■ **TEXTE FOURNI**:

○ ○ ○ ○ ○ ○ ○

C’est l’euro qu’il nous faut

L’euro ou la haine d’un avantage
(Photo AFP)

La campagne pour les élections européennes a fini par démarrer cette semaine et elle a donné lieu à d’intéressants débats. Néanmoins, elle aura été courte et, même si le grand public commence à lui accorder un peu d’intérêt, le taux d’abstention risque de dépasser tous les records précédents. La non-participation de l’électorat est redoutée par tous les partis, y compris les extrêmes. Exemple : le Front national, qui espère arriver en tête et se glorifier d’être devenu « le premier parti politique français », craint que l’indifférence ou l’hostilité à l’égard de la construction européenne lui coûte des voix.

ON NE SAURAIT assez insister sur la nécessité de voter. L’idée que l’Europe est inutile ou malfaisante n’enlève rien au rôle qu’elle joue désormais dans notre vie quotidienne. Ne pas choisir son député européen, c’est se tirer une balle dans le pied. L’enjeu des européennes n’est pas moins important que celui des législatives ou de la présidentielle. Il n’est pas question ici d’ignorer les multiples dérives de l’Union, qui a sans doute été élargie à un trop grand nombre d’États, qui n’a toujours pas d’exécutif indépendant, qui est tirée à hue et à dia par des intérêts divergents. La leçon qu’il faut tirer de cette déplorable situation n’est pas que l’Union doit changer de nature, mais qu’elle doit être achevée.

Démystifier le procès fait à l’euro.

Car, en réalité, elle est au milieu du gué. Elle a besoin d’un gouvernement économique fort et d’un président à la fois doté d’une vision politique et libre de la traduire dans les faits. Pour y parvenir, il faut au moins démystifier le procès qui est fait à l’Union et à l’euro. L’UE existe, et c’est déjà un miracle. Si elle disparaissait, nous serions renvoyés au Moyen Âge, avec des frontières, des taux de change, une concurrence effrénée entre les nations qui la composent, un protectionnisme suicidaire. L’Union a résisté à la crise, on ne le dit pas assez. Non seulement l’euro a cimenté la cohésion de l’UE, mais c’est une monnaie forte qui inspire plus la confiance que le dollar. Hier, sur France 2, j’ai vu un reportage qui démontrait, chiffres à l’appui, que l’euro n’a pratiquement entraîné aucune hausse des prix autre que celle qui est liée à l’inflation. Les Européens seraient masochistes s’ils se débarrassaient d’une monnaie qui leur rend, en définitive, d’immenses services.

○ ○ ○ ○ ○ ○ ○

■ **LISTE DES ENTRÉES**:
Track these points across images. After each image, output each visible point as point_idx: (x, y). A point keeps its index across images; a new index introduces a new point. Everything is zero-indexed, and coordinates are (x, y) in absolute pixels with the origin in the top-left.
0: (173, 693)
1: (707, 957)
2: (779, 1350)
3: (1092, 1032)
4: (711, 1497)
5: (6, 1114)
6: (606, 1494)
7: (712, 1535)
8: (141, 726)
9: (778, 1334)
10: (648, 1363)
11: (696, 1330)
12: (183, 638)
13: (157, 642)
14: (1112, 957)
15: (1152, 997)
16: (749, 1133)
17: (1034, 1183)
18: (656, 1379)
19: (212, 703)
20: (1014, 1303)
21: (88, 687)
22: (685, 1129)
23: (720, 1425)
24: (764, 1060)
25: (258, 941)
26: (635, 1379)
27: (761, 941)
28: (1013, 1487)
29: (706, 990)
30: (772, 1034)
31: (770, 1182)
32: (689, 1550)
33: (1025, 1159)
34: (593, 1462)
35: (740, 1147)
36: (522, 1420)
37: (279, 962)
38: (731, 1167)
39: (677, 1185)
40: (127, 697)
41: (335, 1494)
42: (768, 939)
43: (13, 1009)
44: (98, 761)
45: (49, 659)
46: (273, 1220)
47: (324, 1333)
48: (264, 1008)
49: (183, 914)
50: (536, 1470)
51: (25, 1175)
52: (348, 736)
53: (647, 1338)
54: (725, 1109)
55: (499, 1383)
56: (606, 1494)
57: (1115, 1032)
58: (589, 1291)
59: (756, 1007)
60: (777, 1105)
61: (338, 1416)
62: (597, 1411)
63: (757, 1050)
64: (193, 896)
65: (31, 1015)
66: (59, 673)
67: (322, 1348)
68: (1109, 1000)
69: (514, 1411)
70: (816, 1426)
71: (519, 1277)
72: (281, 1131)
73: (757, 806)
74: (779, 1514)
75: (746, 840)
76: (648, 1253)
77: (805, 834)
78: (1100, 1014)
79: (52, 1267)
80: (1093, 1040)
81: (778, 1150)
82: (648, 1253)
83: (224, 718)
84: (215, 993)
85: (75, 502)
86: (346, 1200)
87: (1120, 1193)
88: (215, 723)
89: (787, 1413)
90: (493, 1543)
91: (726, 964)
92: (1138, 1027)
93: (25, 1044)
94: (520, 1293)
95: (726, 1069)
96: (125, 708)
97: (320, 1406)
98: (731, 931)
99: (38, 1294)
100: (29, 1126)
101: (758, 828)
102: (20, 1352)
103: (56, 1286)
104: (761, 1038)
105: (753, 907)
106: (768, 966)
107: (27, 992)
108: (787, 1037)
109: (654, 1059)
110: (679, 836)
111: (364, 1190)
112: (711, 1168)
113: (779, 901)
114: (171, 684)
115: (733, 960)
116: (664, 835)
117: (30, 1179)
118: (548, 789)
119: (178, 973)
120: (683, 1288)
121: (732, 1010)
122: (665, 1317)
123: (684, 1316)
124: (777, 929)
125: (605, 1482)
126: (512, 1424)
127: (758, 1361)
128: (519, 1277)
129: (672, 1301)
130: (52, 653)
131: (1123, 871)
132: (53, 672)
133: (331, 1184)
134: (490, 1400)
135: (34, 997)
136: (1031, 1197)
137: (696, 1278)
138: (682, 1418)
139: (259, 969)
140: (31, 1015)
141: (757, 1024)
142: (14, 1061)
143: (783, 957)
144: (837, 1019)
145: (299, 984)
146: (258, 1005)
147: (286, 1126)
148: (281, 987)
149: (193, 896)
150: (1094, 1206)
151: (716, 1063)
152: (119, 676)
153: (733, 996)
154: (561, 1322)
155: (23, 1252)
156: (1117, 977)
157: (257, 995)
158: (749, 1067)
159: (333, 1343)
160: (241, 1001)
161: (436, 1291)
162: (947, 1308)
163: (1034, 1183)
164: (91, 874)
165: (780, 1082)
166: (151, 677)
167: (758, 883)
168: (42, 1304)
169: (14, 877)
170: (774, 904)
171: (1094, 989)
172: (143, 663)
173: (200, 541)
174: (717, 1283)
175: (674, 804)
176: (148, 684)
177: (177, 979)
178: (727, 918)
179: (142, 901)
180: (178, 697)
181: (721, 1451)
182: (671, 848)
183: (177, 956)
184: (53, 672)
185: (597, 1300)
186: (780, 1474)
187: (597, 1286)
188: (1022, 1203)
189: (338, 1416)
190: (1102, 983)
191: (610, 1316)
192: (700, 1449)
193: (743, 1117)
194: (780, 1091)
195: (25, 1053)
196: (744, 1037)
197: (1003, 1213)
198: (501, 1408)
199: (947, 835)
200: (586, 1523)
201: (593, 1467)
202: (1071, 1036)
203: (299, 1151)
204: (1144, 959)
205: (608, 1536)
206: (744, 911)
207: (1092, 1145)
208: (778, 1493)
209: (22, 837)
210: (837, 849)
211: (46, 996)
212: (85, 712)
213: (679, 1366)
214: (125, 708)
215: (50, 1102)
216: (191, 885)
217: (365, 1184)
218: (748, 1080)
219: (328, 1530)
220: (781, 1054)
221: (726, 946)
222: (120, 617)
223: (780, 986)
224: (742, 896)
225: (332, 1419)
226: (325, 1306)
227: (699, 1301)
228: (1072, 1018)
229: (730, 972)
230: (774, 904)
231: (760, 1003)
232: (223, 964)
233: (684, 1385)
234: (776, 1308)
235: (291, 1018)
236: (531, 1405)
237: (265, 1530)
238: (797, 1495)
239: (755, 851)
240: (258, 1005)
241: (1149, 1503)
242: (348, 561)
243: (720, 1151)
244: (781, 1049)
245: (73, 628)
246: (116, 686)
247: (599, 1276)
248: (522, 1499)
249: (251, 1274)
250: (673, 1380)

○ ○ ○ ○ ○ ○ ○

■ **PARTIES DE L’EXERCICE**:
1. Citez le passage de l’article sur l’euro qui va de « ON NE SAURAIT » jusqu’à « fait à l’euro. ».
2. Recopiez à l’identique, s’il vous plaît, les enregistrements depuis leur début jusqu’à la ligne contenant « 15: (1152, 997) », cette ligne comprise.

■ **RÉSULTATS PAR TÂCHE**:
1.
ON NE SAURAIT assez insister sur la nécessité de voter. L’idée que l’Europe est inutile ou malfaisante n’enlève rien au rôle qu’elle joue désormais dans notre vie quotidienne. Ne pas choisir son député européen, c’est se tirer une balle dans le pied. L’enjeu des européennes n’est pas moins important que celui des législatives ou de la présidentielle. Il n’est pas question ici d’ignorer les multiples dérives de l’Union, qui a sans doute été élargie à un trop grand nombre d’États, qui n’a toujours pas d’exécutif indépendant, qui est tirée à hue et à dia par des intérêts divergents. La leçon qu’il faut tirer de cette déplorable situation n’est pas que l’Union doit changer de nature, mais qu’elle doit être achevée.

Démystifier le procès fait à l’euro.

2.
Track these points across images. After each image, output each visible point as point_idx: (x, y). A point keeps its index across images; a new index introduces a new point. Everything is zero-indexed, and coordinates are (x, y) in absolute pixels with the origin in the top-left.
0: (173, 693)
1: (707, 957)
2: (779, 1350)
3: (1092, 1032)
4: (711, 1497)
5: (6, 1114)
6: (606, 1494)
7: (712, 1535)
8: (141, 726)
9: (778, 1334)
10: (648, 1363)
11: (696, 1330)
12: (183, 638)
13: (157, 642)
14: (1112, 957)
15: (1152, 997)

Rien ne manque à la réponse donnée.